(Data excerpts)
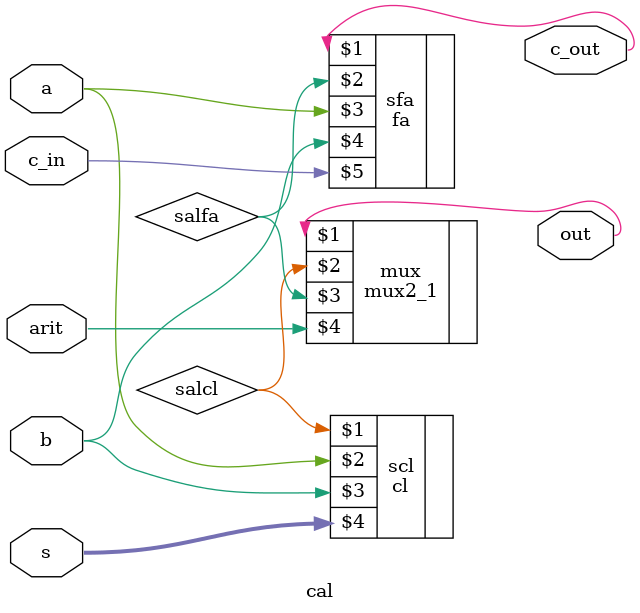
<source format=v>
module cal(output wire out, c_out, input wire a, b, arit, c_in, input wire [1:0] s);

	wire salfa, salcl;

	fa sfa(c_out, salfa, a, b, c_in);

	cl scl(salcl, a, b, s);

	mux2_1 mux(out, salcl, salfa, arit);
		
endmodule





</source>
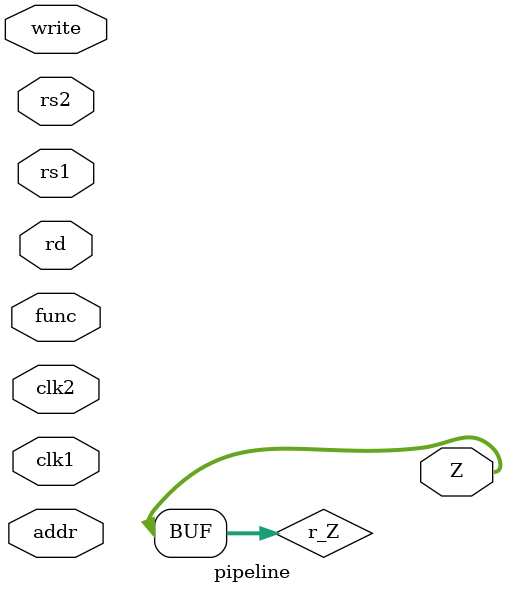
<source format=v>
`timescale 1ns / 1ps
module pipeline(rs1,rs2,rd,func,addr,clk1,clk2,write,Z);
input [3:0] rs1,rs2,rd,func;
input [7:0] addr;
input write,clk1,clk2;
output [15:0] Z;

reg [15:0] p_A,p_B,q_Z,r_Z;
reg [3:0] p_rd,p_func,q_rd;
reg [7:0] p_addr,q_addr,r_addr;

reg [15:0] regbank [0:15];
reg [15:0] mem[0:255];

assign Z=r_Z;

//stage 1

always@(posedge clk1)
begin
	p_A <= #2 regbank[rs1];
	p_B <= #2 regbank[rs2];
	p_rd <= #2 rd;
	p_func <= #2 func;
	p_addr <= #2 addr;
end

//stage 2

always@(negedge clk2)
begin
	case(func)
	0 : q_Z <= #2 p_A + p_B;
	1 : q_Z <= #2 p_A - p_B;
	2 : q_Z <= #2 p_A * p_B;
	3 : q_Z <= #2 p_A & p_B;
	4 : q_Z <= #2 p_A | p_B;
	5 : q_Z <= #2 p_A ^ p_B;
	6 : q_Z <= #2 p_A ;
	8 : q_Z <= #2 p_B;
	default :  q_Z <= #2 16'hxxxx;
	endcase
	
	q_rd <= #2 p_rd;
	q_addr <= #2 p_addr;
end

//stage 3
always@(posedge clk1)
begin
	regbank[q_rd] <= #2 q_Z;
	q_Z <= #2 r_Z;
	q_addr <= #2 q_addr;
end

//stage 4
always@(negedge clk2)
begin 
	mem[r_addr] <= #2 r_Z;
end
	
endmodule

</source>
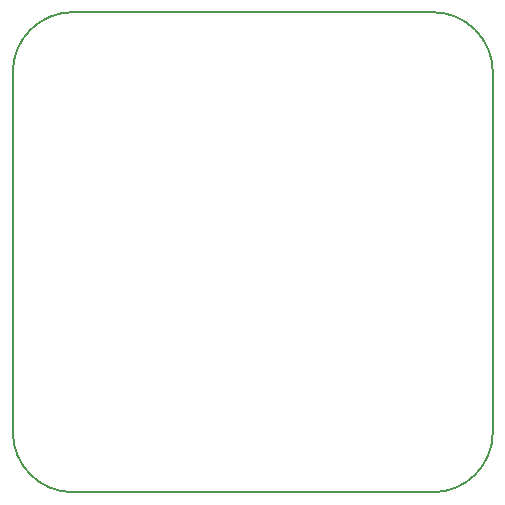
<source format=gko>
G04*
G04 #@! TF.GenerationSoftware,Altium Limited,Altium Designer,19.1.5 (86)*
G04*
G04 Layer_Color=16711935*
%FSLAX25Y25*%
%MOIN*%
G70*
G01*
G75*
%ADD10C,0.00500*%
D10*
X-6Y20006D02*
G03*
X20000Y-0I20006J0D01*
G01*
X140000Y-6D02*
G03*
X160006Y20000I0J20006D01*
G01*
Y140000D02*
G03*
X140000Y160006I-20006J0D01*
G01*
X20000D02*
G03*
X-6Y140000I0J-20006D01*
G01*
X20000Y-0D02*
X140000Y0D01*
Y-6D02*
Y0D01*
X160000Y20000D02*
X160006D01*
X160000Y140000D02*
X160000Y20000D01*
X160000Y140000D02*
X160006D01*
X140000Y160000D02*
Y160006D01*
X20000Y160000D02*
X140000D01*
X20000D02*
Y160006D01*
X-6Y140000D02*
X-0D01*
X-0Y20000D01*
M02*

</source>
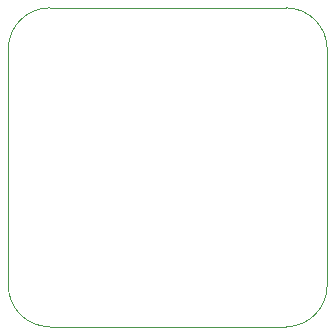
<source format=gbr>
%TF.GenerationSoftware,KiCad,Pcbnew,8.0.6*%
%TF.CreationDate,2024-12-21T12:39:34-05:00*%
%TF.ProjectId,photointerrupter_breakout,70686f74-6f69-46e7-9465-727275707465,rev?*%
%TF.SameCoordinates,PX7c745a0PY4ead9a0*%
%TF.FileFunction,Profile,NP*%
%FSLAX46Y46*%
G04 Gerber Fmt 4.6, Leading zero omitted, Abs format (unit mm)*
G04 Created by KiCad (PCBNEW 8.0.6) date 2024-12-21 12:39:34*
%MOMM*%
%LPD*%
G01*
G04 APERTURE LIST*
%TA.AperFunction,Profile*%
%ADD10C,0.050000*%
%TD*%
G04 APERTURE END LIST*
D10*
X28000000Y-4500000D02*
X28000000Y-24500000D01*
X1000000Y-24500000D02*
X1000000Y-4500000D01*
X24500000Y-28000000D02*
X4500000Y-28000000D01*
X28000000Y-24500000D02*
G75*
G02*
X24500000Y-28000000I-3500000J0D01*
G01*
X4500000Y-1000000D02*
X24500000Y-1000000D01*
X1000000Y-4500000D02*
G75*
G02*
X4500000Y-1000000I3500000J0D01*
G01*
X4500000Y-28000000D02*
G75*
G02*
X1000000Y-24500000I0J3500000D01*
G01*
X24500000Y-1000000D02*
G75*
G02*
X28000000Y-4500000I0J-3500000D01*
G01*
M02*

</source>
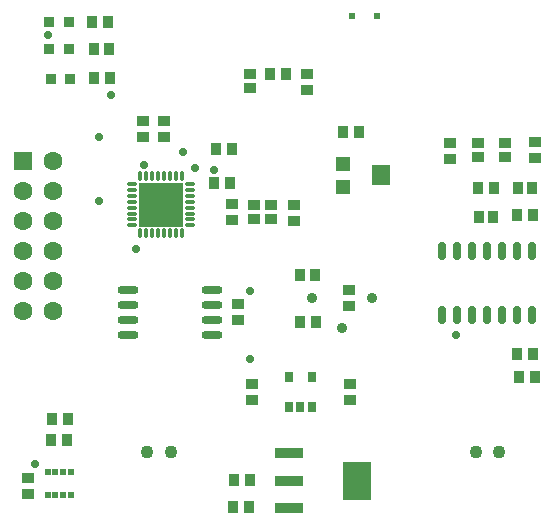
<source format=gts>
G04 Layer_Color=8388736*
%FSLAX25Y25*%
%MOIN*%
G70*
G01*
G75*
%ADD28R,0.01968X0.01968*%
%ADD52R,0.03550X0.03550*%
%ADD53O,0.01384X0.03550*%
%ADD54O,0.03550X0.01384*%
%ADD55R,0.14967X0.14967*%
%ADD56R,0.04140X0.03747*%
%ADD57O,0.07093X0.02762*%
%ADD58R,0.09258X0.03550*%
%ADD59R,0.09258X0.12802*%
%ADD60R,0.02762X0.03747*%
%ADD61R,0.05124X0.05124*%
%ADD62R,0.06305X0.06699*%
%ADD63R,0.03550X0.03943*%
%ADD64R,0.04101X0.03707*%
%ADD65O,0.02762X0.06109*%
%ADD66R,0.03747X0.04140*%
%ADD67R,0.03353X0.04140*%
%ADD68R,0.04140X0.03353*%
%ADD69R,0.02172X0.02329*%
%ADD70C,0.03600*%
%ADD71R,0.06305X0.06305*%
%ADD72C,0.06305*%
%ADD73C,0.04337*%
%ADD74C,0.02800*%
D28*
X289200Y409200D02*
D03*
X281000D02*
D03*
D52*
X186525Y407157D02*
D03*
X180029D02*
D03*
X186525Y398157D02*
D03*
X180029D02*
D03*
X187029Y388157D02*
D03*
X180533D02*
D03*
D53*
X224090Y355747D02*
D03*
X222121D02*
D03*
X220153D02*
D03*
X218184D02*
D03*
X216216D02*
D03*
X214247D02*
D03*
X212279D02*
D03*
X210310D02*
D03*
Y336653D02*
D03*
X212279D02*
D03*
X214247D02*
D03*
X216216D02*
D03*
X218184D02*
D03*
X220153D02*
D03*
X222121D02*
D03*
X224090D02*
D03*
D54*
X207653Y353090D02*
D03*
Y351121D02*
D03*
Y349153D02*
D03*
Y347184D02*
D03*
Y345216D02*
D03*
Y343247D02*
D03*
Y341279D02*
D03*
Y339310D02*
D03*
X226747D02*
D03*
Y341279D02*
D03*
Y343247D02*
D03*
Y345216D02*
D03*
Y347184D02*
D03*
Y349153D02*
D03*
Y351121D02*
D03*
Y353090D02*
D03*
D55*
X217200Y346200D02*
D03*
D56*
X253929Y341448D02*
D03*
X248220D02*
D03*
X253929Y345975D02*
D03*
X248220D02*
D03*
X265763Y384442D02*
D03*
Y389757D02*
D03*
X261429Y340790D02*
D03*
Y346105D02*
D03*
X240929Y346505D02*
D03*
Y341190D02*
D03*
X242787Y307943D02*
D03*
Y313258D02*
D03*
X279929Y317814D02*
D03*
Y312499D02*
D03*
X280366Y281162D02*
D03*
Y286477D02*
D03*
X218232Y368757D02*
D03*
Y374072D02*
D03*
X211129Y374172D02*
D03*
Y368857D02*
D03*
X173000Y249642D02*
D03*
Y254958D02*
D03*
D57*
X234306Y302657D02*
D03*
Y307657D02*
D03*
Y312657D02*
D03*
Y317657D02*
D03*
X206353Y302657D02*
D03*
Y307657D02*
D03*
Y312657D02*
D03*
Y317657D02*
D03*
D58*
X260010Y263312D02*
D03*
Y254257D02*
D03*
Y245202D02*
D03*
D59*
X282648Y254257D02*
D03*
D60*
X259926Y278900D02*
D03*
X263666D02*
D03*
X267406D02*
D03*
Y288939D02*
D03*
X259926D02*
D03*
D61*
X277913Y352063D02*
D03*
Y359937D02*
D03*
D62*
X290709Y356000D02*
D03*
D63*
X263675Y322800D02*
D03*
X268400D02*
D03*
X328024Y342000D02*
D03*
X323300D02*
D03*
X340991Y351857D02*
D03*
X336267D02*
D03*
D64*
X246832Y389760D02*
D03*
Y384957D02*
D03*
X323029Y366816D02*
D03*
Y362013D02*
D03*
X332000Y362098D02*
D03*
Y366902D02*
D03*
D65*
X310829Y309300D02*
D03*
X315829D02*
D03*
X320829D02*
D03*
X325829D02*
D03*
X330829D02*
D03*
X335829D02*
D03*
X340829D02*
D03*
X310829Y330757D02*
D03*
X315829D02*
D03*
X320829D02*
D03*
X325829D02*
D03*
X330829D02*
D03*
X335829D02*
D03*
X340829D02*
D03*
D66*
X253640Y389800D02*
D03*
X258955D02*
D03*
X269000Y307100D02*
D03*
X263685D02*
D03*
X322972Y351657D02*
D03*
X328287D02*
D03*
X341728Y288943D02*
D03*
X336413D02*
D03*
X341144Y342657D02*
D03*
X335829D02*
D03*
X241429Y254357D02*
D03*
X246744D02*
D03*
X241372Y245357D02*
D03*
X246687D02*
D03*
X240357Y353313D02*
D03*
X235043D02*
D03*
D67*
X283358Y370500D02*
D03*
X278043D02*
D03*
X336000Y296500D02*
D03*
X341315D02*
D03*
X194372Y407157D02*
D03*
X199687D02*
D03*
X235542Y364900D02*
D03*
X240858D02*
D03*
X186287Y274867D02*
D03*
X180972D02*
D03*
X185987Y267757D02*
D03*
X180672D02*
D03*
X194714Y398157D02*
D03*
X200029D02*
D03*
X194843Y388400D02*
D03*
X200157D02*
D03*
D68*
X313500Y366657D02*
D03*
Y361343D02*
D03*
X342029Y367072D02*
D03*
Y361757D02*
D03*
X247666Y286377D02*
D03*
Y281062D02*
D03*
D69*
X184570Y257157D02*
D03*
X182011D02*
D03*
X179452D02*
D03*
X187129D02*
D03*
X184570Y249519D02*
D03*
X182011D02*
D03*
X179452D02*
D03*
X187129D02*
D03*
D70*
X287402Y314961D02*
D03*
X277402Y304961D02*
D03*
X267402Y314961D02*
D03*
D71*
X171102Y360709D02*
D03*
D72*
X181102D02*
D03*
X171102Y350709D02*
D03*
X181102D02*
D03*
X171102Y340709D02*
D03*
X181102D02*
D03*
X171102Y330709D02*
D03*
X181102D02*
D03*
X171102Y320709D02*
D03*
X181102D02*
D03*
X171102Y310709D02*
D03*
X181102D02*
D03*
D73*
X212598Y263779D02*
D03*
X220472D02*
D03*
X322126Y263800D02*
D03*
X330000D02*
D03*
D74*
X200500Y382700D02*
D03*
X211700Y359500D02*
D03*
X209000Y331600D02*
D03*
X196400Y347300D02*
D03*
Y368800D02*
D03*
X235000Y357800D02*
D03*
X179700Y402800D02*
D03*
X315700Y302700D02*
D03*
X246900Y317400D02*
D03*
Y294900D02*
D03*
X175197Y259843D02*
D03*
X224400Y363700D02*
D03*
X228700Y358600D02*
D03*
M02*

</source>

- WORK TASK
Although the records hold pictures, the copy must not; give again exactly the lines from the one with "wire salfa, salcl;" through the one with "<source format=gko>".

- FINISHED EXERCISE
	wire salfa, salcl;

	fa sfa(c_out, salfa, a, b, c_in);

	cl scl(salcl, a, b, s);

	mux2_1 mux(out, salcl, salfa, arit);
		
endmodule





</source>
<source format=v>
`timescale 1ns / 1ps
module pipeline(rs1,rs2,rd,func,addr,clk1,clk2,write,Z);
input [3:0] rs1,rs2,rd,func;
input [7:0] addr;
input write,clk1,clk2;
output [15:0] Z;

reg [15:0] p_A,p_B,q_Z,r_Z;
reg [3:0] p_rd,p_func,q_rd;
reg [7:0] p_addr,q_addr,r_addr;

reg [15:0] regbank [0:15];
reg [15:0] mem[0:255];

assign Z=r_Z;

//stage 1

always@(posedge clk1)
begin
	p_A <= #2 regbank[rs1];
	p_B <= #2 regbank[rs2];
	p_rd <= #2 rd;
	p_func <= #2 func;
	p_addr <= #2 addr;
end

//stage 2

always@(negedge clk2)
begin
	case(func)
	0 : q_Z <= #2 p_A + p_B;
	1 : q_Z <= #2 p_A - p_B;
	2 : q_Z <= #2 p_A * p_B;
	3 : q_Z <= #2 p_A & p_B;
	4 : q_Z <= #2 p_A | p_B;
	5 : q_Z <= #2 p_A ^ p_B;
	6 : q_Z <= #2 p_A ;
	8 : q_Z <= #2 p_B;
	default :  q_Z <= #2 16'hxxxx;
	endcase
	
	q_rd <= #2 p_rd;
	q_addr <= #2 p_addr;
end

//stage 3
always@(posedge clk1)
begin
	regbank[q_rd] <= #2 q_Z;
	q_Z <= #2 r_Z;
	q_addr <= #2 q_addr;
end

//stage 4
always@(negedge clk2)
begin 
	mem[r_addr] <= #2 r_Z;
end
	
endmodule

</source>
<source format=gko>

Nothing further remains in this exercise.